L’indien Suzlon Energy s'éloigne de l'éolien

Le groupe négocierait la cession de Senvion (ex-RePower) pour 2,5 milliards de dollars. En convalescence, il veut se concentrer sur le solaire.
Antoine Landrot

Le virage stratégique pris récemment par l’indien Suzlon Energy semble se concrétiser. Selon des sources concordantes citées par Bloomberg, le cinquième fabricant mondial de turbines éoliennes négocierait la vente de sa filiale allemande Senvion SE (anciennement RePower Systems), dont l’acquisition à grand frais l’avait plongé dans les difficultés.

Plusieurs sociétés chinoises, ainsi qu’un fonds d’investissement auraient manifesté leur intérêt. Mais les candidats n’ont pas été identifiés. L’agence de presse évoque un montant de 2,5 milliards de dollars (2,1 milliards d’euros).

L’intention de Suzlon de se séparer de Senvion a déjà fait l’objet d’informations de presse dès 2012 et, dernièrement, en avril. Le groupe a confirmé en octobre dernier son intention d’introduire sa filiale en Bourse. Selon Bloomberg, Suzlon mènera ce projet à son terme si un repreneur n’était pas trouvé.

L’éolien ne semble plus aussi important aux yeux du groupe que par le passé. Dans un entretien au magazine économique indien Business Standard en décembre dernier, son fondateur et directeur général Tulsi Tanti indiquait que son entreprise allait investir davantage dans l’énergie solaire. «Nous nous concentrons à présent sur le besoin en énergie solaire», avait-il déclaré.

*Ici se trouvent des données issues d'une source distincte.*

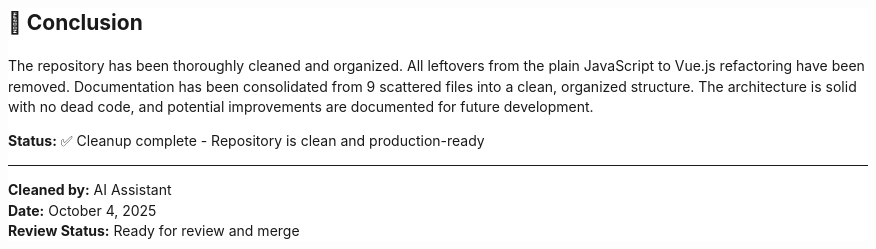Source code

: 
## 🎉 Conclusion

The repository has been thoroughly cleaned and organized. All leftovers from the plain JavaScript to Vue.js refactoring have been removed. Documentation has been consolidated from 9 scattered files into a clean, organized structure. The architecture is solid with no dead code, and potential improvements are documented for future development.

**Status:** ✅ Cleanup complete - Repository is clean and production-ready

---

**Cleaned by:** AI Assistant  
**Date:** October 4, 2025  
**Review Status:** Ready for review and merge
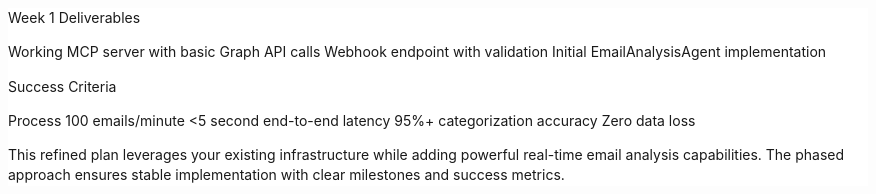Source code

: 
Week 1 Deliverables

Working MCP server with basic Graph API calls
Webhook endpoint with validation
Initial EmailAnalysisAgent implementation


Success Criteria

Process 100 emails/minute
<5 second end-to-end latency
95%+ categorization accuracy
Zero data loss



This refined plan leverages your existing infrastructure while adding powerful real-time email analysis capabilities. The phased approach ensures stable implementation with clear milestones and success metrics.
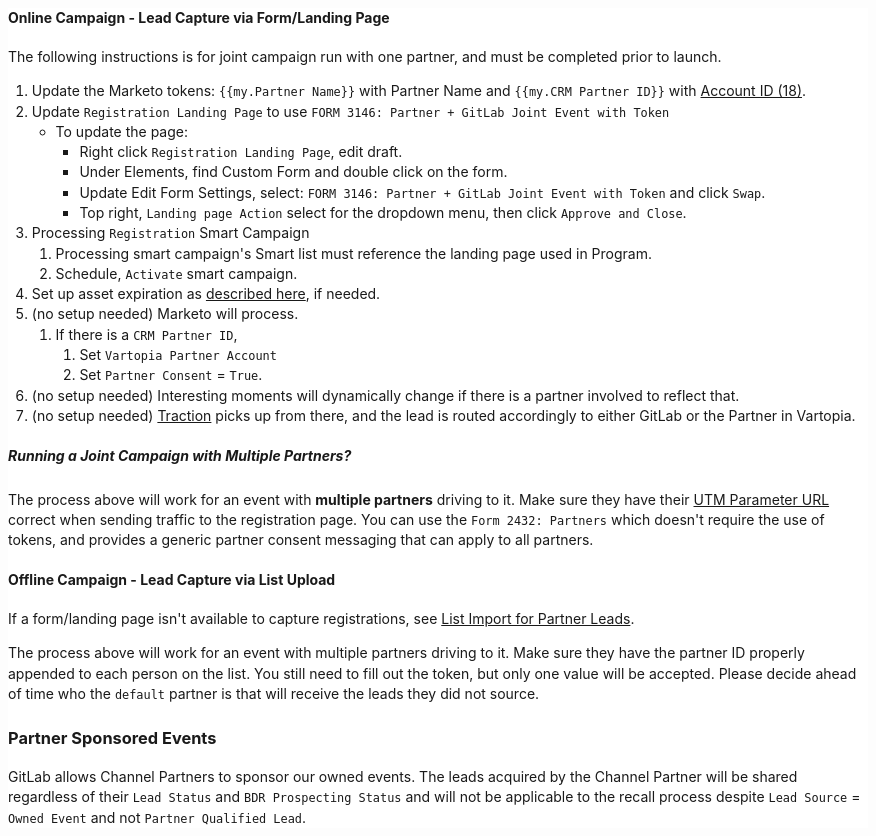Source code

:#### Online Campaign - Lead Capture via Form/Landing Page

The following instructions is for joint campaign run with one partner, and must be completed prior to launch.

1. Update the Marketo tokens: `{{my.Partner Name}}` with Partner Name and `{{my.CRM Partner ID}}` with [Account ID (18)](/handbook/marketing/channel-marketing/#crm-ids-for-channel-and-alliance-partners).
1. Update `Registration Landing Page` to use `FORM 3146: Partner + GitLab Joint Event with Token`
   - To update the page:
       - Right click `Registration Landing Page`, edit draft.
       - Under Elements, find Custom Form and double click on the form.
       - Update Edit Form Settings, select: `FORM 3146: Partner + GitLab Joint Event with Token` and click `Swap`.
       - Top right, `Landing page Action` select for the dropdown menu, then click `Approve and Close`.
1. Processing `Registration` Smart Campaign
    1. Processing smart campaign's Smart list must reference the landing page used in Program.
    2. Schedule, `Activate` smart campaign.
1. Set up asset expiration as [described here](/handbook/marketing/marketing-operations/campaigns-and-programs/#asset-expiration-use-cases), if needed.
1. (no setup needed) Marketo will process.
    1. If there is a `CRM Partner ID`,
        1. Set `Vartopia Partner Account`
        1. Set `Partner Consent` = `True`.
1. (no setup needed) Interesting moments will dynamically change if there is a partner involved to reflect that.
1. (no setup needed) [Traction](/handbook/marketing/marketing-operations/traction-lead-complete/#joint-partner-campaign) picks up from there, and the lead is routed accordingly to either GitLab or the Partner in Vartopia.

##### Running a Joint Campaign with Multiple Partners?

The process above will work for an event with **multiple partners** driving to it. Make sure they have their [UTM Parameter URL](/handbook/marketing/channel-marketing/#utm-parameter-url) correct when sending traffic to the registration page. You can use the `Form 2432: Partners` which doesn't require the use of tokens, and provides a generic partner consent messaging that can apply to all partners.

#### Offline Campaign - Lead Capture via List Upload

If a form/landing page isn't available to capture registrations, see [List Import for Partner Leads](/handbook/marketing/channel-marketing/#list-import-for-partner-leads).

The process above will work for an event with multiple partners driving to it. Make sure they have the partner ID properly appended to each person on the list. You still need to fill out the token, but only one value will be accepted. Please decide ahead of time who the `default` partner is that will receive the leads they did not source.

### Partner Sponsored Events

GitLab allows Channel Partners to sponsor our owned events. The leads acquired by the Channel Partner will be shared regardless of their `Lead Status` and `BDR Prospecting Status` and will not be applicable to the recall process despite `Lead Source` = `Owned Event` and not `Partner Qualified Lead`.
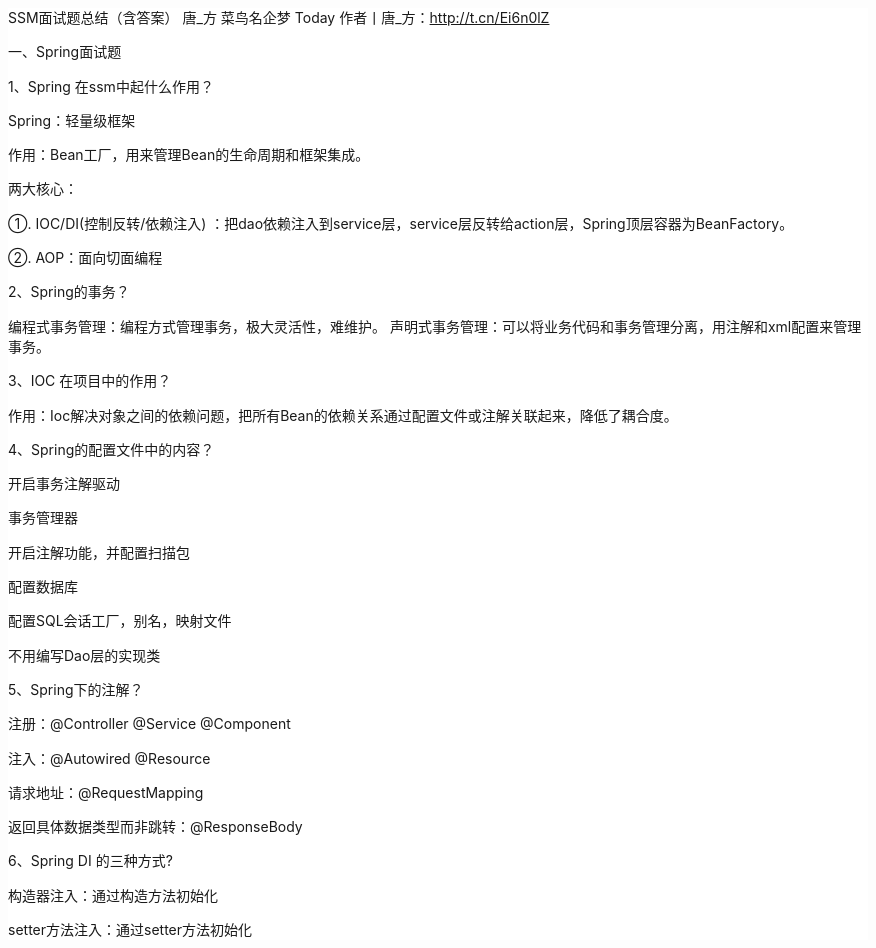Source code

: SSM面试题总结（含答案）
唐_方 菜鸟名企梦 Today
作者丨唐_方：http://t.cn/Ei6n0lZ

一、Spring面试题


1、Spring 在ssm中起什么作用？

Spring：轻量级框架

作用：Bean工厂，用来管理Bean的生命周期和框架集成。

两大核心：

①. IOC/DI(控制反转/依赖注入) ：把dao依赖注入到service层，service层反转给action层，Spring顶层容器为BeanFactory。

②. AOP：面向切面编程


2、Spring的事务？

编程式事务管理：编程方式管理事务，极大灵活性，难维护。
声明式事务管理：可以将业务代码和事务管理分离，用注解和xml配置来管理事务。


3、IOC 在项目中的作用？

作用：Ioc解决对象之间的依赖问题，把所有Bean的依赖关系通过配置文件或注解关联起来，降低了耦合度。


4、Spring的配置文件中的内容？

开启事务注解驱动

事务管理器

开启注解功能，并配置扫描包

配置数据库

配置SQL会话工厂，别名，映射文件

不用编写Dao层的实现类


5、Spring下的注解？

注册：@Controller @Service @Component

注入：@Autowired @Resource

请求地址：@RequestMapping

返回具体数据类型而非跳转：@ResponseBody


6、Spring DI 的三种方式?

构造器注入：通过构造方法初始化


<constructor-arg index="0" type="java.lang.String" value="宝马"></constructor-arg>

setter方法注入：通过setter方法初始化

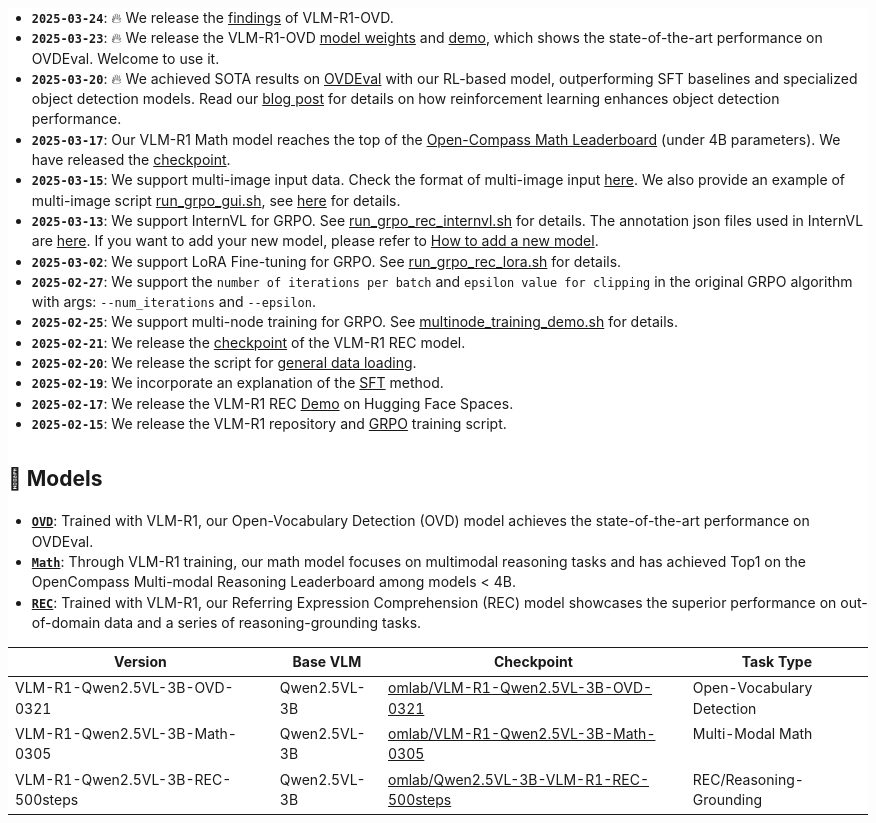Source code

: - **`2025-03-24`**: 🔥 We release the [findings](https://om-ai-lab.github.io/2025_03_24.html) of VLM-R1-OVD.
- **`2025-03-23`**: 🔥 We release the VLM-R1-OVD [model weights](https://huggingface.co/omlab/VLM-R1-Qwen2.5VL-3B-OVD-0321) and [demo](https://huggingface.co/spaces/omlab/VLM-R1-OVD), which shows the state-of-the-art performance on OVDEval. Welcome to use it.
- **`2025-03-20`**: 🔥 We achieved SOTA results on [OVDEval](https://github.com/om-ai-lab/OVDEval) with our RL-based model, outperforming SFT baselines and specialized object detection models. Read our [blog post](https://om-ai-lab.github.io/2025_03_20.html) for details on how reinforcement learning enhances object detection performance.
- **`2025-03-17`**: Our VLM-R1 Math model reaches the top of the [Open-Compass Math Leaderboard](https://rank.opencompass.org.cn/leaderboard-multimodal-reasoning/?m=REALTIME) (under 4B parameters). We have released the [checkpoint](https://huggingface.co/omlab/VLM-R1-Qwen2.5VL-3B-Math-0305).
- **`2025-03-15`**: We support multi-image input data. Check the format of multi-image input [here](#for-your-own-data). We also provide an example of multi-image script [run_grpo_gui.sh](run_scripts/run_grpo_gui.sh), see [here](#for-your-own-data) for details.
- **`2025-03-13`**: We support InternVL for GRPO. See [run_grpo_rec_internvl.sh](run_scripts/run_grpo_rec_internvl.sh) for details. The annotation json files used in InternVL are [here](https://huggingface.co/datasets/omlab/VLM-R1/resolve/main/rec_jsons_internvl.zip). If you want to add your new model, please refer to [How to add a new model](assets/add_new_model.md).
- **`2025-03-02`**: We support LoRA Fine-tuning for GRPO. See [run_grpo_rec_lora.sh](run_scripts/run_grpo_rec_lora.sh) for details.
- **`2025-02-27`**: We support the `number of iterations per batch` and `epsilon value for clipping` in the original GRPO algorithm with args: `--num_iterations` and `--epsilon`.
- **`2025-02-25`**: We support multi-node training for GRPO. See [multinode_training_demo.sh](run_scripts/multinode_training_demo.sh) for details.
- **`2025-02-21`**: We release the [checkpoint](https://huggingface.co/omlab/Qwen2.5VL-3B-VLM-R1-REC-500steps) of the VLM-R1 REC model.
- **`2025-02-20`**: We release the script for [general data loading](#for-your-own-data).
- **`2025-02-19`**: We incorporate an explanation of the [SFT](#sft) method.
- **`2025-02-17`**: We release the VLM-R1 REC [Demo](https://huggingface.co/spaces/omlab/VLM-R1-Referral-Expression) on Hugging Face Spaces.
- **`2025-02-15`**: We release the VLM-R1 repository and [GRPO](#grpo) training script.

## 🤖 Models

- **[`OVD`](https://huggingface.co/omlab/VLM-R1-Qwen2.5VL-3B-OVD-0321)**: Trained with VLM-R1, our Open-Vocabulary Detection (OVD) model achieves the state-of-the-art performance on OVDEval.
- **[`Math`](https://huggingface.co/omlab/VLM-R1-Qwen2.5VL-3B-Math-0305)**: Through VLM-R1 training, our math model focuses on multimodal reasoning tasks and has achieved Top1 on the OpenCompass Multi-modal Reasoning Leaderboard among models < 4B.
- **[`REC`](https://huggingface.co/omlab/Qwen2.5VL-3B-VLM-R1-REC-500steps)**: Trained with VLM-R1, our Referring Expression Comprehension (REC) model showcases the superior performance on out-of-domain data and a series of reasoning-grounding tasks.

| Version                          | Base VLM     | Checkpoint                                                                                           | Task Type                 |
| -------------------------------- | ------------ | ---------------------------------------------------------------------------------------------------- | ------------------------- |
| VLM-R1-Qwen2.5VL-3B-OVD-0321     | Qwen2.5VL-3B | [omlab/VLM-R1-Qwen2.5VL-3B-OVD-0321](https://huggingface.co/omlab/VLM-R1-Qwen2.5VL-3B-OVD-0321)         | Open-Vocabulary Detection |
| VLM-R1-Qwen2.5VL-3B-Math-0305    | Qwen2.5VL-3B | [omlab/VLM-R1-Qwen2.5VL-3B-Math-0305](https://huggingface.co/omlab/VLM-R1-Qwen2.5VL-3B-Math-0305)       | Multi-Modal Math          |
| VLM-R1-Qwen2.5VL-3B-REC-500steps | Qwen2.5VL-3B | [omlab/Qwen2.5VL-3B-VLM-R1-REC-500steps](https://huggingface.co/omlab/Qwen2.5VL-3B-VLM-R1-REC-500steps) | REC/Reasoning-Grounding   |
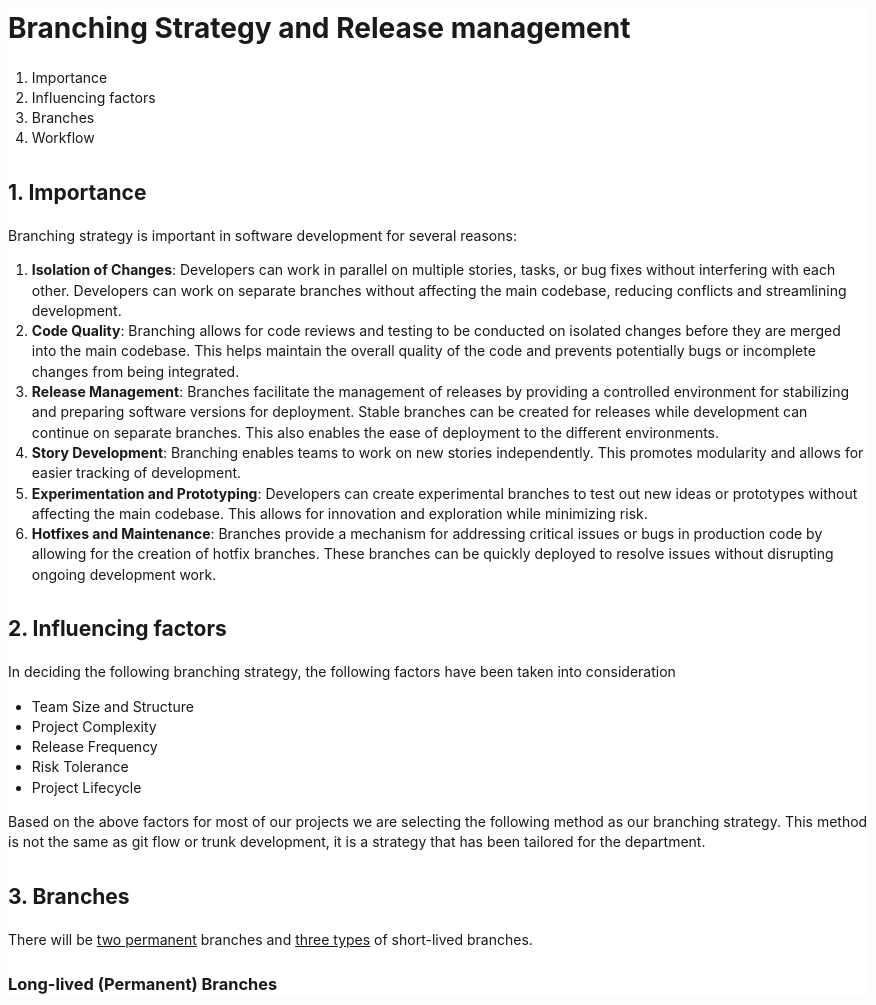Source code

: # Branching Strategy and Release management

1. Importance
2. Influencing factors
3. Branches
4. Workflow

## 1. Importance

Branching strategy is important in software development for several reasons:

1. **Isolation of Changes**: Developers can work in parallel on multiple stories, tasks, or bug fixes without interfering with each other. Developers can work on separate branches without affecting the main codebase, reducing conflicts and streamlining development.
2. **Code Quality**: Branching allows for code reviews and testing to be conducted on isolated changes before they are merged into the main codebase. This helps maintain the overall quality of the code and prevents potentially bugs or incomplete changes from being integrated.
3. **Release Management**: Branches facilitate the management of releases by providing a controlled environment for stabilizing and preparing software versions for deployment. Stable branches can be created for releases while development can continue on separate branches. This also enables the ease of deployment to the different environments.
4. **Story Development**: Branching enables teams to work on new stories independently. This promotes modularity and allows for easier tracking of development.
5. **Experimentation and Prototyping**: Developers can create experimental branches to test out new ideas or prototypes without affecting the main codebase. This allows for innovation and exploration while minimizing risk.
6. **Hotfixes and Maintenance**: Branches provide a mechanism for addressing critical issues or bugs in production code by allowing for the creation of hotfix branches. These branches can be quickly deployed to resolve issues without disrupting ongoing development work.

## 2. Influencing factors

In deciding the following branching strategy, the following factors have been taken into consideration

- Team Size and Structure
- Project Complexity
- Release Frequency
- Risk Tolerance
- Project Lifecycle

Based on the above factors for most of our projects we are selecting the following method as our branching strategy. This method is not the same as git flow or trunk development, it is a strategy that has been tailored for the department.

## 3. Branches

There will be <ins>two permanent</ins> branches and <ins>three types</ins> of short-lived branches.

### Long-lived (Permanent) Branches
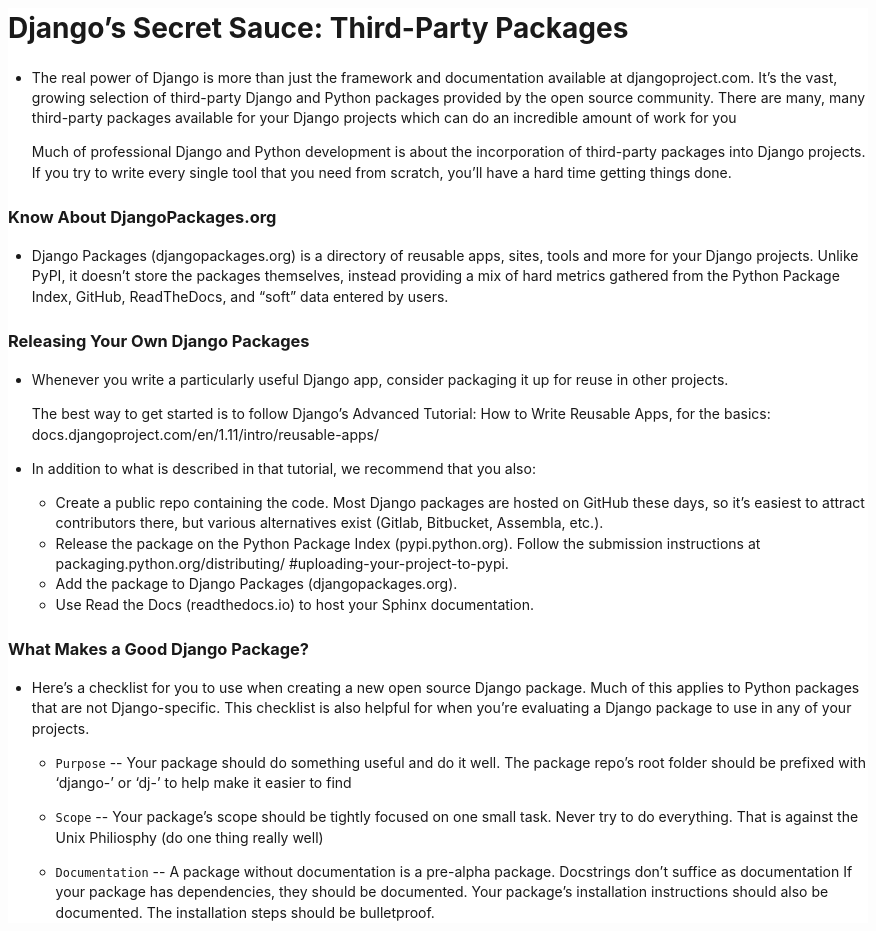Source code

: # Django’s Secret Sauce: Third-Party Packages 

- The real power of Django is more than just the framework and documentation available at
djangoproject.com. It’s the vast, growing selection of third-party Django and Python packages
provided by the open source community. There are many, many third-party packages available for
your Django projects which can do an incredible amount of work for you

  Much of professional Django and Python development is about the incorporation of third-party
packages into Django projects. If you try to write every single tool that you need from scratch, you’ll
have a hard time getting things done.

### Know About DjangoPackages.org

- Django Packages (djangopackages.org) is a directory of reusable apps, sites, tools and more for
your Django projects. Unlike PyPI, it doesn’t store the packages themselves, instead providing a mix
of hard metrics gathered from the Python Package Index, GitHub, ReadTheDocs, and “soft” data
entered by users.

### Releasing Your Own Django Packages

- Whenever you write a particularly useful Django app, consider packaging it up for reuse in other
projects.

  The best way to get started is to follow Django’s Advanced Tutorial: How to Write Reusable Apps, for
the basics: docs.djangoproject.com/en/1.11/intro/reusable-apps/

- In addition to what is described in that tutorial, we recommend that you also:
  - Create a public repo containing the code. Most Django packages are hosted on GitHub these
days, so it’s easiest to attract contributors there, but various alternatives exist (Gitlab, Bitbucket,
Assembla, etc.).
  - Release the package on the Python Package Index (pypi.python.org). Follow the submission instructions at packaging.python.org/distributing/
#uploading-your-project-to-pypi.
  - Add the package to Django Packages (djangopackages.org).
  - Use Read the Docs (readthedocs.io) to host your Sphinx documentation.

### What Makes a Good Django Package?

- Here’s a checklist for you to use when creating a new open source Django package. Much of this
applies to Python packages that are not Django-specific. This checklist is also helpful for when you’re
evaluating a Django package to use in any of your projects.
  - `Purpose` -- Your package should do something useful and do it well. The package
repo’s root folder should be prefixed with ‘django-’ or ‘dj-’ to help make it easier to find

  - `Scope` -- Your package’s scope should be tightly focused on one small task. Never try to do everything. That is against the Unix Philiosphy (do one thing really well)
  
  - `Documentation` -- A package without documentation is a pre-alpha package. Docstrings don’t suffice as documentation If your package has dependencies, they should be documented. Your package’s installation instructions should also be documented. The installation steps should be bulletproof.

Sous quelque forme que ce soit, la cession de Senvion fermerait une douloureuse parenthèse pour Suzlon, dont la priorité est aujourd’hui son désendettement. Le groupe a pris le contrôle de RePower (alors cotée) en 2007 et 2008, suite à une bataille contre le groupe nucléaire Areva, qui contrôlait 30% de l’entreprise allemande. Bénéficiant du soutien du portugais Martifer (autre actionnaire, à hauteur d’environ 25%), Suzlon avait payé le prix fort, valorisant la cible 1,23 milliard d’euros, soit 2,4 fois son chiffre d’affaires et 90 fois son Ebit.

Pour financer l’opération, il avait contracté une dette importante (dont deux prêts-relais de 325 millions d’euros) et avait prévu, en octobre 2008, une augmentation de capital de 300 millions d’euros. Mais la crise financière a bouleversé ce bel ordonnancement: les conséquences de la faillite de la banque Lehman Brothers ont conduit Suzlon à annuler l’opération, ce qui l’a plongé dans de profondes difficultés financières. A tel point que le groupe a fait défaut sur sa dette convertible en 2012 et a dû lancer une restructuration de 1,8 milliard de dollars en 2013 - qui doit s’achever en avril prochain.